**Recorded data:**
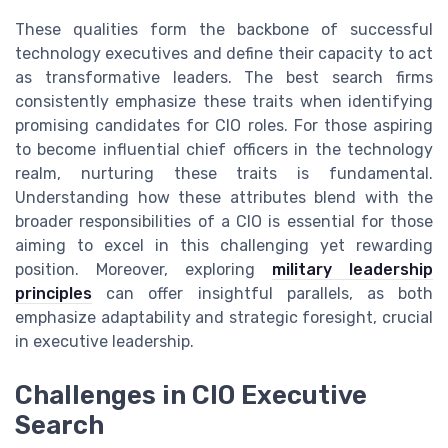
These qualities form the backbone of successful
technology executives and define their capacity to act
as transformative leaders. The best search firms
consistently emphasize these traits when identifying
promising candidates for CIO roles. For those aspiring
to become influential chief officers in the technology
realm, nurturing these traits is fundamental.
Understanding how these attributes blend with the
broader responsibilities of a CIO is essential for those
aiming to excel in this challenging yet rewarding
position. Moreover, exploring
military leadership
principles
can offer insightful parallels, as both
emphasize adaptability and strategic foresight, crucial
in executive leadership.
Challenges in CIO Executive
Search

**Assignment:**
Pick out and copy each line of the records that contains the word "leadership". Case matters.

**Response:**
military leadership
in executive leadership.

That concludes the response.